A sample Ability for your resources can be like as follows,
class Ability
include CanCan::Ability
def initialize(user)
user ||= User.new # guest users
send(user.role.name)
if user.role.blank?
can :read, User #for guest without roles
end
end
def man
can :manage, Photo
end
def boy
can :read, Photo
end
def kid
can :read, Article
end
end
I captured the exception from within a before_filter action:
before_action :set_photo, only: [:edit, :update, :destroy]
def set_photo
#photo = current_user.photos.find(params[:id])
rescue ActiveRecord::RecordNotFound
redirect_to(root_url, :notice => 'Record not found')
end
Hope this helps someone. I'm using Rails 4 and Ruby 2.
So you are using gem devise.
This gem provides the current_user for the currently logged in user.

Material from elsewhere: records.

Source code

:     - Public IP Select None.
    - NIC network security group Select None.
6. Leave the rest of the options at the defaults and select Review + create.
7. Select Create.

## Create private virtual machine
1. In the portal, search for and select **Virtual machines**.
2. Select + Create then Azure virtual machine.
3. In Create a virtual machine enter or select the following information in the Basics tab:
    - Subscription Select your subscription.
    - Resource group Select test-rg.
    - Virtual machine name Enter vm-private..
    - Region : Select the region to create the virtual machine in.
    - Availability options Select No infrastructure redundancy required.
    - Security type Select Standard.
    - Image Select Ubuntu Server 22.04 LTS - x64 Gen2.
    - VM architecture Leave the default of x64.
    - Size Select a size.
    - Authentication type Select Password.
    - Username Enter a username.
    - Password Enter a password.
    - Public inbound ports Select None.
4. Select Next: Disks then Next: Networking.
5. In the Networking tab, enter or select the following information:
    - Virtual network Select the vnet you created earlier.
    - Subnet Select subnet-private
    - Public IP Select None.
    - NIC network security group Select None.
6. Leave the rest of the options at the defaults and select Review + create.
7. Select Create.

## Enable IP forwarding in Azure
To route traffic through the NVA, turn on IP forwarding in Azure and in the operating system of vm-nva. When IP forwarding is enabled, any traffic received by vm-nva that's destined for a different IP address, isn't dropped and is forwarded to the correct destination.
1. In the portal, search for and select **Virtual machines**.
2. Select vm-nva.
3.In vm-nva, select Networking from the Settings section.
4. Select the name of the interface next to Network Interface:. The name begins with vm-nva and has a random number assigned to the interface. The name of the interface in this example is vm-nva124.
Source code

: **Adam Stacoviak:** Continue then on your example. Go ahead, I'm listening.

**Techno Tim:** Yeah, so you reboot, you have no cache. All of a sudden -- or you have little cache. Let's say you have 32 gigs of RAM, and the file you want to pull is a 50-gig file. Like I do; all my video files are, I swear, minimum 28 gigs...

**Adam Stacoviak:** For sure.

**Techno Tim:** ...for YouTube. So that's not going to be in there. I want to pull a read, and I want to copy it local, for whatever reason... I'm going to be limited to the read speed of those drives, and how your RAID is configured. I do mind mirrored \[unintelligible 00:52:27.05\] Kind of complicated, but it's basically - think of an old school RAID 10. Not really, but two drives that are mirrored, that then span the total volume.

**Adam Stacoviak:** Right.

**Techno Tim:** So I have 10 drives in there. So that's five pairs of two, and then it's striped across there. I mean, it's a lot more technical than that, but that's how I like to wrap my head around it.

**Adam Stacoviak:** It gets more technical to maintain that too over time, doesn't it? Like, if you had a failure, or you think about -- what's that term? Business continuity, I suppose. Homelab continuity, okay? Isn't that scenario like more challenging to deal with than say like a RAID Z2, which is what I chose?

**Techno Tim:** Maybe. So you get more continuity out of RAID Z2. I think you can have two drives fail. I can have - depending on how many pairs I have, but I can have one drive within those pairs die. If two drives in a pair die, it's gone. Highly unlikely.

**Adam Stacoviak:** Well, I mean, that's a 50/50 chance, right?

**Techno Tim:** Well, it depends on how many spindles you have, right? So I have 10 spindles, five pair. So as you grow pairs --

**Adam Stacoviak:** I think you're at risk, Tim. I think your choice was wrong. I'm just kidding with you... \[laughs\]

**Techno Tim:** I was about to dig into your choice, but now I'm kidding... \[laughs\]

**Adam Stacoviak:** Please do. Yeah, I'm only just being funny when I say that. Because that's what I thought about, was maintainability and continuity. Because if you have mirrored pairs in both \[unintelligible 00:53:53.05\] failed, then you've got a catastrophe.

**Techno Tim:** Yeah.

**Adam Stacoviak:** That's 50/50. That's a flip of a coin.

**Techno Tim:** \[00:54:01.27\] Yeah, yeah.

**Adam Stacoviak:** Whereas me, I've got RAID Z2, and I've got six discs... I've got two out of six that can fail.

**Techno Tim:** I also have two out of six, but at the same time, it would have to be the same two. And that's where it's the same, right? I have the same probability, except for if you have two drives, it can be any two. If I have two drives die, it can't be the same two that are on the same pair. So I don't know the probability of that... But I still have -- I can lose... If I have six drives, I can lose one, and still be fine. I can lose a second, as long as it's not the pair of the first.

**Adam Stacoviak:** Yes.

In your PhotosController#edit method. I'd do something like below.
def edit
#photo = Photo.find(params[:id])
redirect_to root_path, notice: 'Thou Shalt Nought duuu dat :(' unless current_user.id == #photo.user_id
...
end
This method is cheaper because you already have 2 objects to compare instead of running a query in the comparison.
The simplest would be to to modify routes.rb.
Assign photos to live in the current_user path.
For example,
devise_for :users
resources 'users' do
resources 'photos'
end
cancan is difficult and complicate
i have coding is_onwer method
it's very simple, easy
https://gist.github.com/x1wins/0d3f0058270cef37b2d3f25a56a3745d
application controller
def is_owner user_id
unless user_id == current_user.id
render json: nil, status: :forbidden
return
end
end
def is_owner_object data
if data.nil? or data.user_id.nil?
return render status: :not_found
else
is_owner data.user_id
end
end
your controller
before_action only: [:edit, :update, :destroy] do
is_owner_object #article ##your object
end
If CanCan is too advanced, you should loon into checking the id of the accessor in the controller using...
if #user.id == #photo.user_id
# edit photo details
else
redirect_to root_path, notice: "You! Shall! Not! Edit!"
...or something like that
Write another before_filter in application_controller:
before_filter :has_permission?
has_permission?
controllers=["articles", "photos", "..."]
actions=["edit", "destroy", "..."]
id = params[:id] if (controllers.include?(params[:controller] && actions.include?(params[:action]) end
if id && (current_user.id==(params[:controller][0...1].capitalize!+params[:controller].singularize[1...-1] + ".find(#{id}).user_id").send)
return true
else
redirect_to root_url, :notice=>"no permission for this action"
end
helper_method :has_permission?
And you can use it in views, not to show users link they can't follow.
Some kind of this, of course you need to modify it to suit your needs.